Moore then led his command of about 2,035 men south to Charleston, South Carolina in November to assist the Patriot forces there after the failed British naval bombardment at Sullivan's Island. Moore's brigade arrived in January, but Moore spent most of his time traveling between Charleston and North Carolina, lobbying for funds and clothing for his poorly equipped soldiers, and recruiting more men. He went so far as to obtain a private loan from Thomas Polk, a planter in Mecklenburg County, for $6,250 in South Carolina currency to pay for rations for his command. Moore's unit engaged in daily drills under his supervision and that of Colonel Francis Nash. Despite these efforts, the North Carolinians suffered from rampant colds and pneumonia, and many of the enlisted men deserted to join the South Carolina line because of the high bounty being offered by that state for service.
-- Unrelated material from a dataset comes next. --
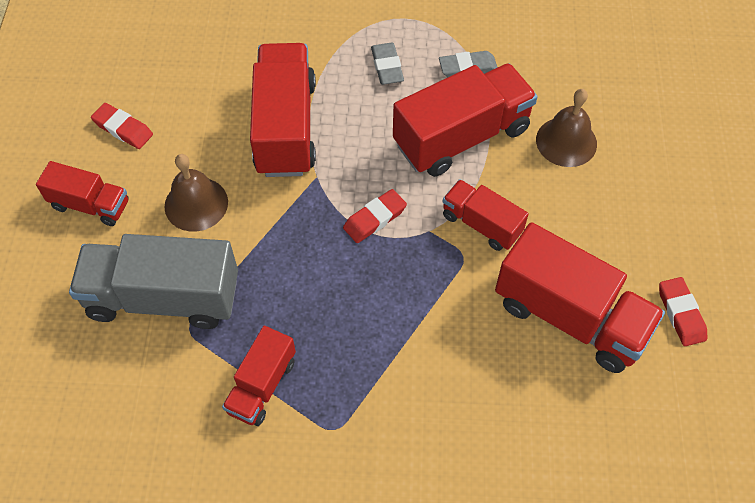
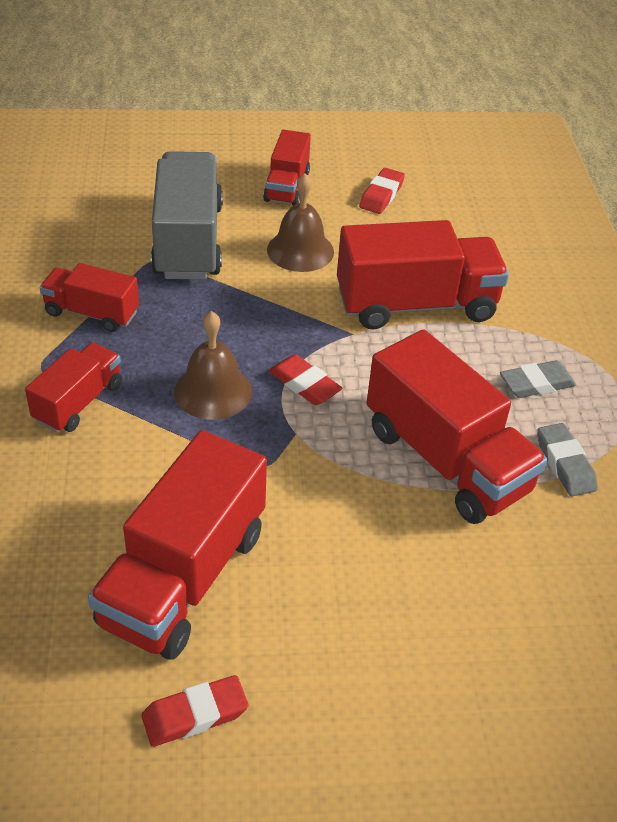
camera: 80 degrees right, 15 degrees down
(481, 224) = (313, 483): red truck -> red truck (78, 402)
(566, 141) = (470, 576): brown bell -> brown bell (213, 391)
In February 1777, the Continental Congress commanded Moore to bring North Carolina's Continental Army troops north to aid Washington, but a lack of supplies and provisions stalled that plan. Moore himself had returned to North Carolina on January 8, 1777, in an attempt to alleviate the poor conditions in which his soldiers found themselves, and to raise funds to pay his men, leaving the Southern Department under the command of Brigadier General Robert Howe. Howe countermanded Moore's instructions to bring the Continental Army units north by refusing to permit the North Carolina brigade to leave Charleston out of fear of a British attack in the south. Because of Moore's failing health, Francis Nash was promoted to brigadier general, and assumed command of the brigade on its march north.

== Death and legacy ==
While preparing to march north in early 1777, Moore became ill. He died of what was called "a fit of gout in his stomach" on about April 15, 1777. Oral tradition holds that Moore died on the same day and in the same house as his brother, Maurice. Anne, Moore's wife, died a few months thereafter.
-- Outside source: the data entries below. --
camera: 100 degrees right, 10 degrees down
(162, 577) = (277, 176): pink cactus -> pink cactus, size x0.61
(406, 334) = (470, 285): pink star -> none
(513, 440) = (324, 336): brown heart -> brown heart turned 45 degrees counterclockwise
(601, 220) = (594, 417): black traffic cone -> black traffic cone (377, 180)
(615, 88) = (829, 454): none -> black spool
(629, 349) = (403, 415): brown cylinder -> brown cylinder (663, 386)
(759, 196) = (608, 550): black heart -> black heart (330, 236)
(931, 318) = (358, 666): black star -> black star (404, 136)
Moore, who had not been directly involved in any military engagement during the Revolutionary War, was nonetheless able to construct a working military force out of the disparate parts provided for him by North Carolina. Samuel A'Court Ashe, an early North Carolina historian, described Moore as "perhaps the most masterful military man furnished by North Carolina to the war of independence." Another historian speculated that Moore's "actions had held the promise of greatness." Moore's strategic command before and during the Battle of Moore's Creek Bridge has been acclaimed as a major factor in the Patriot victory there.
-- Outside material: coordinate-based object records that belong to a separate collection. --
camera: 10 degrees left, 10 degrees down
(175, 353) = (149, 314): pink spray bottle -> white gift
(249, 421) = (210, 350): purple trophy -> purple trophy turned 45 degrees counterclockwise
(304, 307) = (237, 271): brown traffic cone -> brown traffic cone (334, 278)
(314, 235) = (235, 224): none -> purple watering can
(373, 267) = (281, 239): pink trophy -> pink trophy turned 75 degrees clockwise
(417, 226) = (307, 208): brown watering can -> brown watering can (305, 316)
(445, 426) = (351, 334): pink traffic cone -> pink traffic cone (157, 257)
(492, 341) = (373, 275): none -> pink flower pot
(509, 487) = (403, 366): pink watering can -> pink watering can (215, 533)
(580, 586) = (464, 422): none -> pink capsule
The Wake Forest, North Carolina chapter of the Daughters of the American Revolution and a U.S. Army battery at the now defunct Fort Casey in Washington state were named in his honor. In 1940, the North Carolina Department of Cultural Resources erected a North Carolina highway historical marker in Pender County near Moore's former home at Rocky Point commemorating his life and Revolutionary War service.